Contre Salvini, des foules d’Italiens se massent sur les places des villes italiennes, exprimant un refus des dérives populistes. Après le regain fasciste, l’anti-fascisme est enfin de retour. *
En matière de terminologie politique, les Italiens ont un vrai don pour l’innovation. Il y a eu par exemple la marguerite, l’olivier, les 5 étoiles, allez l’Italie (Forza Italia), et voici désormais les «sardines». Ce nouveau mouvement est né à Bologne le 14 novembre dernier.
Au départ, il s’agissait d’une mobilisation lancée par 4 jeunes trentenaires contre Matteo Salvini, en campagne pour conquérir lors des prochaines élections régionales ce fief de gauche qu’est l’Emilie-Romagne.

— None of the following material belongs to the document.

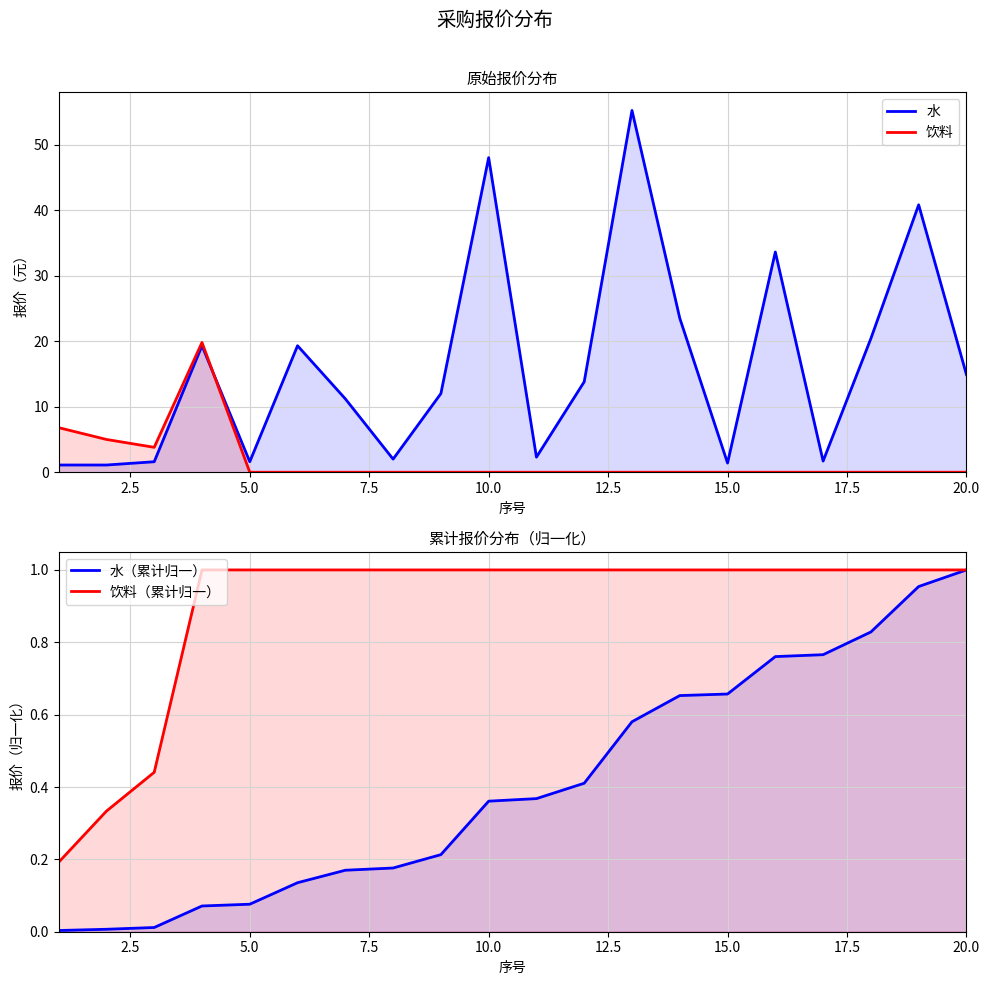

True or false: 饮料（累计归一） and 水（累计归一） cross at least once.

False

Mais comme dans la parabole biblique de la multiplication des pains, les poissons se sont vite répandus dans d’autres villes: à Modène, à Parme, à Rimini, puis à Palerme, et même à Perugia, capitale de l’Ombrie, autre fief rouge tombé dans les mains du leader populiste il y a un mois.
L’appellation « sardine » ne vient pas seulement des foules compactes qui ont envahi les places, elle résume le programme des manifestants:
S pour solidarietà (solidarité)
A pour accoglienza (accueil)
R pour rispetto (respect)
D pour diritti (droits)
I pour inclusione (inclusion)
N pour non violenza (non violence)
A pour antifascismo (antifascisme)
Le bréviaire est moral, à l’opposé des gilets jaunes français. Leader malgré lui du mouvement, Mattia Santori le définit comme des «anticorps au populisme» de Salvini. Il incarne une majorité silencieuse qui ne se reconnaît pas dans les discours de rejet, de haine, de racisme et d’invectives du patron de la Ligue. Il était temps.
Le jeune homme aux convictions écologistes – il travaille comme analyste dans une entreprise active dans la recherche énergétique – se défend de vouloir jouer un rôle politique et de suivre le chemin des 5 étoiles: en 2007 à Bologne également avait eu lieu le premier V-Day de Beppe Grillo, une action de protestation contre les errances de la politique italienne, qui elle aussi eu un effet viral dans toutes les cités du pays. Nous sommes 12 ans plus tard, et le mouvement 5 étoiles, qui se voulait anti-système, a pris possession du Palazzo Chigi à Rome, siège de la présidence du Conseil…
Mattia Santori livre un raccourci saisissant de l’histoire transalpine récente: «pour arriver au pouvoir, Berlusconi a bénéficié de ses télévisions, Salvini et les 5 étoiles des réseaux sociaux, il est maintenant temps que les gens se retrouvent dans la rue, sur les places, et fassent marcher leur cerveau. Nous sommes une génération qui sait reconnaître les mensonges de la vérité.»
Quoi qu’il en soit, les sardines signalent une Italie pas aussi résignée à se livrer tôt ou tard à Salvini qu’on aurait pu le croire. La gauche, tout occupée à se diviser entre la nouvelle formation de Matteo Renzi, ItaliaViva, et le PD (parti démocrate) actuellement au pouvoir avec le mouvement 5 étoiles, ferait bien d’en prendre la mesure. Si les discours autoritaires et fascistes ont retrouvé une audience stupéfiante dans la péninsule, alors les valeurs antifascistes, qui ont fondé la République après guerre, peuvent elles aussi reprendre du service et inspirer un programme politique rassembleur.